¡Hola a todas! Hoy vamos a ponernos el disfraz de “abogadas del diablo”. En lugar de dar consejos de buena gestión, vamos a repasar esos errores garrafales que a veces se cometen desde el office y que, bajo la excusa de la “confianza”, son una falta de respeto al trabajo bien hecho.
Si quieres que tu equipo acabe quemado, desmotivado y pidiendo el traslado, aquí tienes la guía perfecta de lo que NO debemos hacer:
1. Aplicar la “Ley del Embudo”
El error más clásico: a la que trabaja bien, rápido y no protesta, le cae la planta con 20 salidas y tres grupos. A la que se escaquea o es lenta “por naturaleza”, le damos la planta de estancias para que no nos dé problemas.
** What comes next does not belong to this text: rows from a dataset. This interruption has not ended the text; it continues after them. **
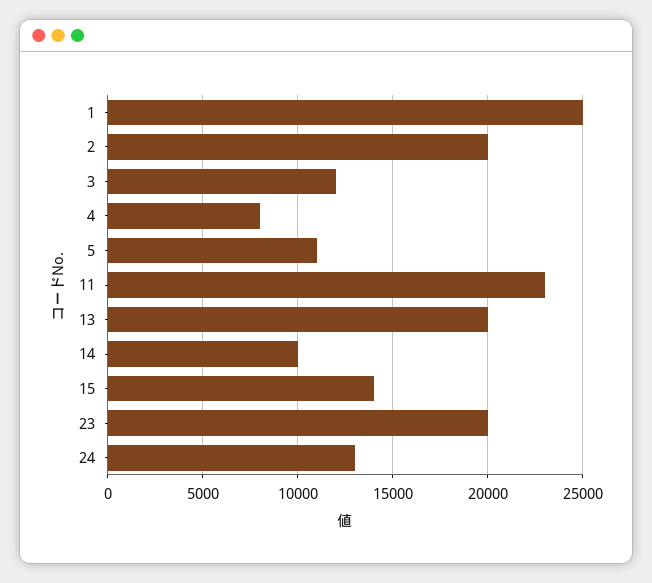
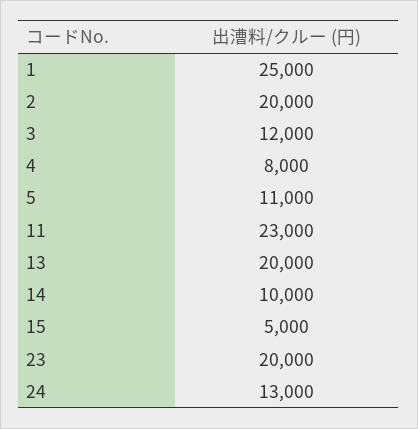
  {
    "1": 25000,
    "2": 20000,
    "3": 12000,
    "4": 8000,
    "5": 11000,
    "11": 23000,
    "13": 20000,
    "14": 10000,
-   "15": 14000,
+   "15": 5000,
    "23": 20000,
    "24": 13000
  }

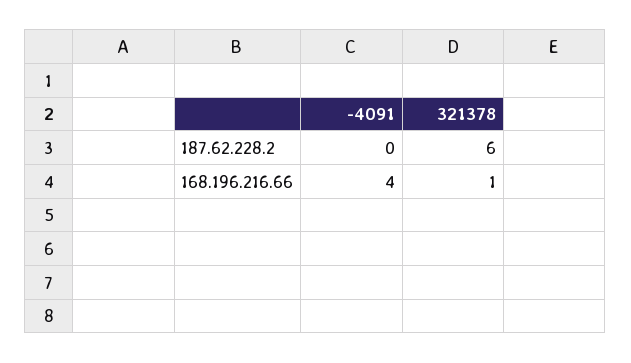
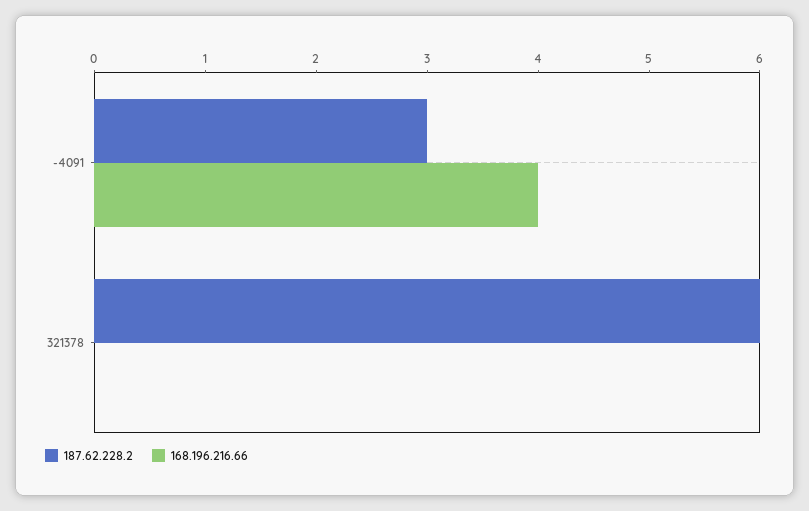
  {
    "187.62.228.2": {
-     "-4091": 0,
+     "-4091": 3,
      "321378": 6
    },
    "168.196.216.66": {
      "-4091": 4,
-     "321378": 1
+     "321378": 0
    }
  }

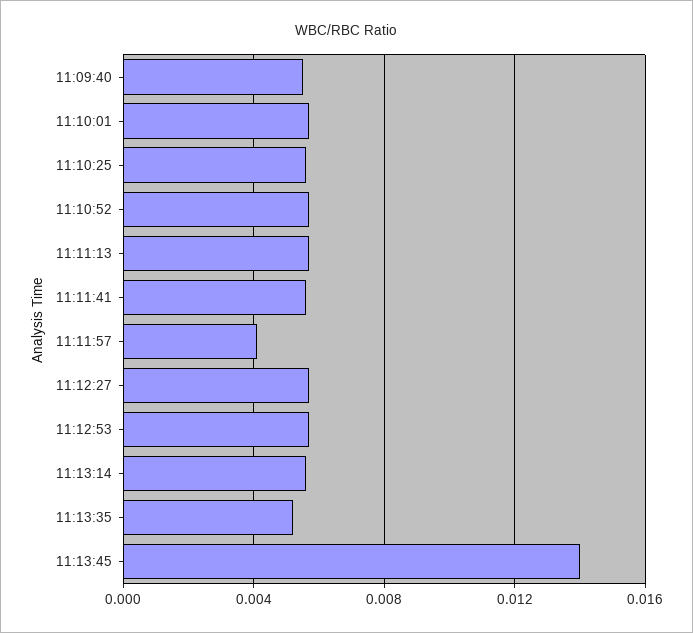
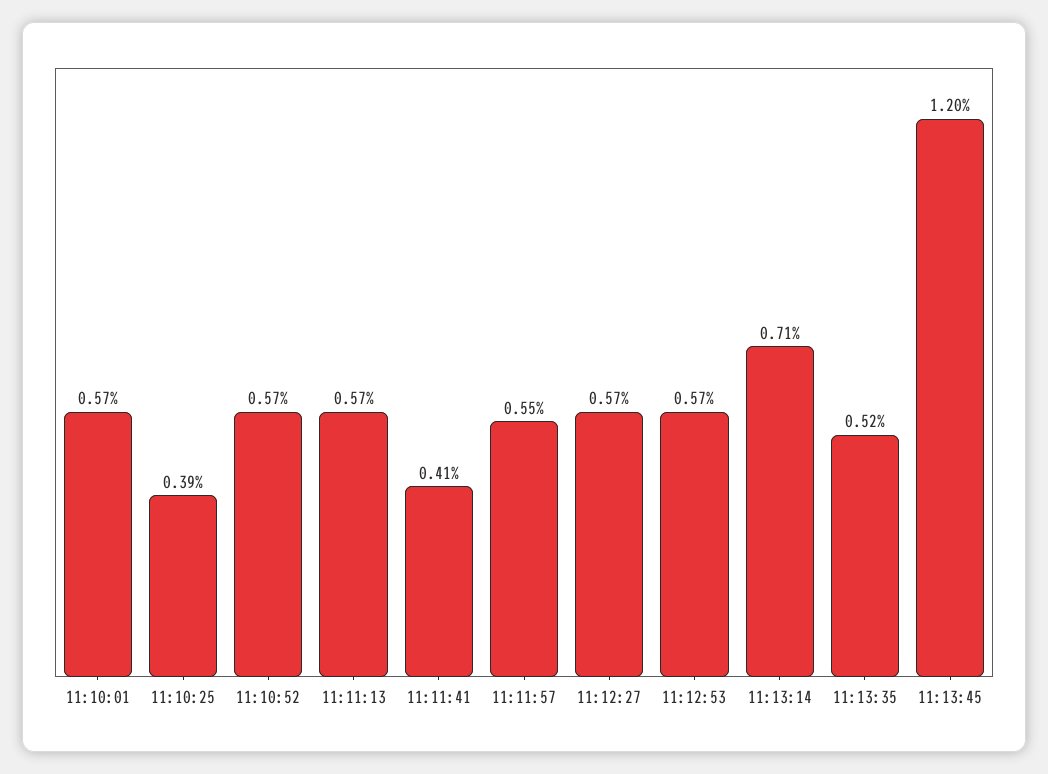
  {
-   "11:09:40": 0.0055,
    "11:10:01": 0.0057,
-   "11:10:25": 0.0055,
+   "11:10:25": 0.0039,
    "11:10:52": 0.0057,
    "11:11:13": 0.0057,
-   "11:11:41": 0.0055,
+   "11:11:41": 0.0041,
-   "11:11:57": 0.004,
+   "11:11:57": 0.0055,
    "11:12:27": 0.0057,
    "11:12:53": 0.0057,
-   "11:13:14": 0.0055,
+   "11:13:14": 0.0071,
    "11:13:35": 0.0052,
-   "11:13:45": 0.014
+   "11:13:45": 0.012
  }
- El resultado: Estás castigando la excelencia y premiando la mediocridad. Es el mensaje más peligroso que puedes lanzar al pasillo.
2. Confundir “Confianza” con “Explotación”
Usar la frase “Te lo pido a ti porque eres la única que me saca esto” es un dardo envenenado. No es un cumplido, es una carga. Una gobernanta no puede usar la competencia de una trabajadora como excusa para saltarse la equidad.
- Lo que NO hay que hacer: Usar siempre a la misma “Messi” para jugar todos los partidos de la final. Al final, hasta Messi se lesiona si no rota.
3. La ceguera ante el esfuerzo físico
Ignorar que los kilómetros en el pasillo y el peso de los colchones pasan factura es de ser una gestión ciega. Si siempre mandas a la misma persona al “piso de guerra”, estás comprando todas las papeletas para que esa persona acabe de baja por una tendinitis.
- El error: Olvidar que gestionamos personas con músculos y huesos, no máquinas de vapor que se arreglan con un poco de aceite.
4. No querer “perder el tiempo” formando a las demás
A veces, por no querer estar encima de las nuevas o de las más flojas, volvemos a tirar de la veterana para las salidas.
- La mala práctica: Preferir quemar a la buena antes que invertir tres días en enseñar a la que no sabe. Una gobernanta que no enseña para no “perder tiempo” acaba perdiendo a sus mejores empleadas por puro agotamiento.
Nota :
Nuestra labor no es solo que el hotel esté limpio a las dos de la tarde. Nuestra labor es que el departamento sea sostenible. Si tu plan de trabajo de hoy se basa en que “la de siempre” se pegue el palizón de siempre, no estás gobernando, estás sobreviviendo a costa de la salud de tu equipo.